Jussie Smollett’s conviction for lying to police about a racist, homophobic assault occurred nearly three years after his claim of a horrific hate crime became part of a heated political environment, with individuals from all over the world weighing in, including the president of the United States.
The jury’s decision was “a loud statement from the jury that Mr. Smollett did precisely what we alleged he did” — enlist two brothers to stage an assault so it could be filmed by a security camera and shared on social media for notoriety, according to a prosecutor.
The brothers stated that the former “Empire” star paid them $3,500 for the scam and given them words to say, including “MAGA nation,” an apparent allusion to then-President Donald Trump’s campaign slogan “Make America Great Again.”
The revelation made international news and sparked a big manhunt in Chicago, with around two dozen cops joining the inquiry. Trump also slammed the police department’s handling of the issue, calling it “an utter shame to our country.”
“Not only did Mr. Smollett lie to the police and cause chaos here in the city for weeks on end for no reason at all,” special prosecutor Dan Webb said following Thursday’s verdict.
Throughout the almost three-year court struggle, Smollett, who is Black and homosexual, maintained that he was attacked in downtown Chicago in January 2019 by individuals who screamed racial and anti-gay slurs and tied a noose around his neck.
After a jury found him guilty on five of six charges of disorderly conduct for lying to police, Smollett’s lawyers declared him innocent once more on Thursday. Smollett will appeal his conviction, according to Nenye Uche, who is “100% convinced” that an appeals court would vindicate his identity.
“Unfortunately, we were up against an uphill struggle because Jussie had already been tried and convicted in the media, and then we had to convince the jury to forget or unsee all of the terrible news articles that they had been hearing for the previous three years,” Uche said after the ruling.

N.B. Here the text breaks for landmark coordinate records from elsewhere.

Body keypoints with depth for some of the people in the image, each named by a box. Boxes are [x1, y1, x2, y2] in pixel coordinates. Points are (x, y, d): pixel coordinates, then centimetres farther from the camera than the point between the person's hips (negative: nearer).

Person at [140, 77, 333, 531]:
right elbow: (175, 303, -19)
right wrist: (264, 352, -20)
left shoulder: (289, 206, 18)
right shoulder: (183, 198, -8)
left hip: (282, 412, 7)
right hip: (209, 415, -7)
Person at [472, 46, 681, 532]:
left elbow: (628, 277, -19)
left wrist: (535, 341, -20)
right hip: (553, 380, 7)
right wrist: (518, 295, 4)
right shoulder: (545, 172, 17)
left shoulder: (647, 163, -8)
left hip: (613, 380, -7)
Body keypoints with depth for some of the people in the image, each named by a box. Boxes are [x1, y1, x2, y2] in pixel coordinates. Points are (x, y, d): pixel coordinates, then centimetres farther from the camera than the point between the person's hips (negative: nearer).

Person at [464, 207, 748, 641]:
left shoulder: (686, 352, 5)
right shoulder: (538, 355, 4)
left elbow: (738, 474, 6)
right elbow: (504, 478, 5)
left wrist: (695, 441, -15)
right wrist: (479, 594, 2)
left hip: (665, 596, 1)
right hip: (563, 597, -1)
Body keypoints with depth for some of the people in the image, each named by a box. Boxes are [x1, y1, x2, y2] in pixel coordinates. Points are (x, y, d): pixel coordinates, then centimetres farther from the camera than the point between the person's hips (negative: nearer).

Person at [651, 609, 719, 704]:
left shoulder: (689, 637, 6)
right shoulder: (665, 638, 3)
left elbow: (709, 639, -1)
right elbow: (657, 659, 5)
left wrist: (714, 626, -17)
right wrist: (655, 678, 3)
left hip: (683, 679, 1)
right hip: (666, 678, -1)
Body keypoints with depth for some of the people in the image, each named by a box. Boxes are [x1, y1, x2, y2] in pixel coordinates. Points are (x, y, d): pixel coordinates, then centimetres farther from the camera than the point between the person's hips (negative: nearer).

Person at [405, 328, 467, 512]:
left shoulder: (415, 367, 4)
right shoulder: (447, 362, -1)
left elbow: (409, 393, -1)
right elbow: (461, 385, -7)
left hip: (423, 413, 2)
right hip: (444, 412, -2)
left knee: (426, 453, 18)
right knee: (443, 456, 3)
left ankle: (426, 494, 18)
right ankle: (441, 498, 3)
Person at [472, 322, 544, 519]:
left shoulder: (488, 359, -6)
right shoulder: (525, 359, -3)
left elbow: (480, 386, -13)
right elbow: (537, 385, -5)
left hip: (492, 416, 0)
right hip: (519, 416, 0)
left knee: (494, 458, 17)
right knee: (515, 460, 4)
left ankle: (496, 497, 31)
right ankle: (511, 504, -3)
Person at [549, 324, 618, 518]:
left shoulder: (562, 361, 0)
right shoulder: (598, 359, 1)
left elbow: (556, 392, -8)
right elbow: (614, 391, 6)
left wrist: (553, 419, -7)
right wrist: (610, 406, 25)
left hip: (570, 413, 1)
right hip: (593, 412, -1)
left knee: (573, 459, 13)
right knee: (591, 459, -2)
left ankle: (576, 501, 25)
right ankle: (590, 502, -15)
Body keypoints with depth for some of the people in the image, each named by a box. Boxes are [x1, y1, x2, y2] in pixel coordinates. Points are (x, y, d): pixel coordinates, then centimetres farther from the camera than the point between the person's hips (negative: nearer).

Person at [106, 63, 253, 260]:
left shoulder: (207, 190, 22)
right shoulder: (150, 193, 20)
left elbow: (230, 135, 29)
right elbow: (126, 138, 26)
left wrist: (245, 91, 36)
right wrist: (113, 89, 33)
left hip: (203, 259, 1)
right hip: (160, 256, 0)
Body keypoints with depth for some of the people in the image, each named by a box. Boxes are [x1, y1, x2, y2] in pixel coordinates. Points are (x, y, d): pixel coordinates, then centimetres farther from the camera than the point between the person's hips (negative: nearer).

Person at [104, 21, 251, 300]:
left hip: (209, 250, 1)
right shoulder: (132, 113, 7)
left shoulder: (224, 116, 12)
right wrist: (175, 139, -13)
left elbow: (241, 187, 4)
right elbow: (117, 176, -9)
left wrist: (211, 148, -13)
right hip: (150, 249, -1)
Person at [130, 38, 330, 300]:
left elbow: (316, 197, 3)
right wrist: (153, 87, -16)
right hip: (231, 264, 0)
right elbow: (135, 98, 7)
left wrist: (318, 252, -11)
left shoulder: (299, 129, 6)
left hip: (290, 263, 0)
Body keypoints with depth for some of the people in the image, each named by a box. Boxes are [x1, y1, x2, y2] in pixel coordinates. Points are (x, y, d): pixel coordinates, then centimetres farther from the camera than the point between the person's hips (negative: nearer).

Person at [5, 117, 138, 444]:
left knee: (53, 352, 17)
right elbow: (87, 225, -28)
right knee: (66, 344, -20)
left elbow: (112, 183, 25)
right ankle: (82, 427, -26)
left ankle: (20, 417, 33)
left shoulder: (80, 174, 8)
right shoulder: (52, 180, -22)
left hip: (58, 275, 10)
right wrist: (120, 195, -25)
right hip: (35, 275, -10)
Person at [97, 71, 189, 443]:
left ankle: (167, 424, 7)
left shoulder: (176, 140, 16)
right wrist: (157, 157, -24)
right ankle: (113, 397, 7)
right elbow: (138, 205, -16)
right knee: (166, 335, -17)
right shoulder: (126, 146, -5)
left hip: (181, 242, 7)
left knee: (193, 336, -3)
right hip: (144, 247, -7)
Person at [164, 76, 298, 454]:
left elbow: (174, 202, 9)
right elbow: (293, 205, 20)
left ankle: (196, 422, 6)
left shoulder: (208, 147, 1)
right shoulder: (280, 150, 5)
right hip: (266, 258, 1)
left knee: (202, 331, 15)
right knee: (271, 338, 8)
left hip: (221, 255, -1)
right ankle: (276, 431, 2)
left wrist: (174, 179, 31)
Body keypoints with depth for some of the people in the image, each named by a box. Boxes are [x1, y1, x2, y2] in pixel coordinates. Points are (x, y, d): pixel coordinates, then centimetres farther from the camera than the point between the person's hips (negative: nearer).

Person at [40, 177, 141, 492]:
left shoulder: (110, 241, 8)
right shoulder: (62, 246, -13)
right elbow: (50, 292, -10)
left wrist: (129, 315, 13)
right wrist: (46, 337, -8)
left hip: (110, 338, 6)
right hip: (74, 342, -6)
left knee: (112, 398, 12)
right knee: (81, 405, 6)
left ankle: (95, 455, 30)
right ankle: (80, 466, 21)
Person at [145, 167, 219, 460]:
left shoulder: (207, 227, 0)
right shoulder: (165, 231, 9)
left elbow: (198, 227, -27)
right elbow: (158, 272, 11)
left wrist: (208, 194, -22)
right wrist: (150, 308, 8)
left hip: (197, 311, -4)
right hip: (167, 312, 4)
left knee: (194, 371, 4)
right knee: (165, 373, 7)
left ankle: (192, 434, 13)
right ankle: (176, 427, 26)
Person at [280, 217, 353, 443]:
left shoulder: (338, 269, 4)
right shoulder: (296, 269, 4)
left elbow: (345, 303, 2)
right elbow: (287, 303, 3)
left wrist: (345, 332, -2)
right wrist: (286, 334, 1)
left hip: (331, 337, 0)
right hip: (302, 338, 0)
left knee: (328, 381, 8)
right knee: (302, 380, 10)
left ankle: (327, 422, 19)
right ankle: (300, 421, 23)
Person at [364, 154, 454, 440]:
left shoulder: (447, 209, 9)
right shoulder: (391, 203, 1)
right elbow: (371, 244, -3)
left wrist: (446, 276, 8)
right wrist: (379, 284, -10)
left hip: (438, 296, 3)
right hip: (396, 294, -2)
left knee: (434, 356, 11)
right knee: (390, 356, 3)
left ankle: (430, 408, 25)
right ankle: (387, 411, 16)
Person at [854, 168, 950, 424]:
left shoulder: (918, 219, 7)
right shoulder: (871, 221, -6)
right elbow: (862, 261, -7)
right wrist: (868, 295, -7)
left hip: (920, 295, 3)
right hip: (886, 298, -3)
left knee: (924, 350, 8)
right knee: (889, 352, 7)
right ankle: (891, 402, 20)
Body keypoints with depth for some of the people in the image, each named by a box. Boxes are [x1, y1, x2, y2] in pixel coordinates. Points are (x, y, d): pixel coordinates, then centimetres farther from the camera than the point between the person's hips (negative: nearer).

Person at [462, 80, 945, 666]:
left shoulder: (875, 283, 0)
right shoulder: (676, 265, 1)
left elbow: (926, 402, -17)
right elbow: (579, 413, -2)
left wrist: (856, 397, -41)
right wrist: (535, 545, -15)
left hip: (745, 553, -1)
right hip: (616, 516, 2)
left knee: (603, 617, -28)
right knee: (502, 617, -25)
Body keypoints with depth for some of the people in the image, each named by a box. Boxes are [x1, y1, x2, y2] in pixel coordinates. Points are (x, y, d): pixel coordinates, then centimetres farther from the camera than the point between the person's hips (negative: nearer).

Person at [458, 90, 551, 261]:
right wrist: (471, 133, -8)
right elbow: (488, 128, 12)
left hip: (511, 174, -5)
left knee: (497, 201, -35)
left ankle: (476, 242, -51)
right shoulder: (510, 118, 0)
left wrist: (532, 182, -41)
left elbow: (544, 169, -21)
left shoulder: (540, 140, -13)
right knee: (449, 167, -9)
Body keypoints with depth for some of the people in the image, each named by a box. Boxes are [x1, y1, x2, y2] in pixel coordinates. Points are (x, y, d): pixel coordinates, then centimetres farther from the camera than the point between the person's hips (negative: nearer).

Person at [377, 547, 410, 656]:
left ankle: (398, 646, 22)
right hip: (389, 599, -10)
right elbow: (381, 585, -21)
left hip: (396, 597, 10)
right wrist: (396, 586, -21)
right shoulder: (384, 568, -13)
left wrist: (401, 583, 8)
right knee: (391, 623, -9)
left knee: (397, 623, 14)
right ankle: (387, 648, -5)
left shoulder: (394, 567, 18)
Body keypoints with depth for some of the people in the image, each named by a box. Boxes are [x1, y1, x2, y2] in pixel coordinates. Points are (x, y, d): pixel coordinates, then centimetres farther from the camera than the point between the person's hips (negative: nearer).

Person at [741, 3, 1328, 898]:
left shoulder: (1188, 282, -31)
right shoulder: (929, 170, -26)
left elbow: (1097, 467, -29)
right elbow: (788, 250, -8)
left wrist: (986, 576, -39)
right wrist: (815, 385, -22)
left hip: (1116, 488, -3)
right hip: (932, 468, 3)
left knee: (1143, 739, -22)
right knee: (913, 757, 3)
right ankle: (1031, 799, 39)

The 39-year-old was found guilty on five counts of disorderly behaviour, one for each time he was accused of lying to police in the days after the alleged attack. In mid-February, weeks after Smollett claimed he was attacked, he was acquitted on a sixth count of lying to a detective.
As the jury’s judgment was pronounced, Smollett rose and faced the jurors, his face expressionless. Later, he and his family exited the courts without saying anything.
Judge James Linn has scheduled a post-trial hearing on January 27 and has announced that Smollett’s sentence would be scheduled at a later date. Disorderly conduct is a class 4 felony that has a maximum term of three years in jail, but experts have predicted that if Smollett is found guilty, he will likely be sentenced to probation and community service.
His personal and professional lives might be seriously harmed. “I’ve lost my livelihood,” Smollett told jurors earlier this week after prosecutors indicated the purported attack was a fake.
Following a one-week trial, the jury deliberated for about nine hours on Wednesday and Thursday.
“There was no fake,” Smollett said, adding that he was the victim of a true hate crime. He referred to the brothers who testified against him as “liars,” claiming that the $3,500 check he sent them was for meal and training plans.
The brothers attacked the actor because they were homophobic and didn’t like “who he was,” according to his lawyers. They also said that the brothers made up the allegation about the assault being staged in order to acquire money from Smollett, and that they promised not to testify against him if he gave each of them $1 million.
When asked if Smollett may face perjury charges for lying on the witness stand on Thursday, Webb said perjury charges “usually” don’t come until a person is convicted, but it was unknown what would happen in Smollett’s case.
He also stated that the jury’s decision exonerated the Chicago Police Department.
“A lot of people say things like, ‘Well, cops sweep things under the rug.’ “This police department reacted by testifying in court that they took it very seriously,” Webb added. “They thought he was a victim of a crime, therefore they put forth a lot of effort for the following three weeks.”
Uche, on the other hand, believes Chicago cops should have looked into the matter “far further” and that some witnesses were never interrogated.
He termed the jury’s split decision “inconsistent,” saying it didn’t make sense for Smollett to be found guilty of five charges but not the sixth, because “everything derives from one occurrence.”
An attorney representing the brothers who testified against Smollett, Abimbola and Olabingo Osundairo, said her clients “could not be more elated and satisfied with the outcome.”
Gloria Rodriguez remarked that Chicago cops “got this one right.”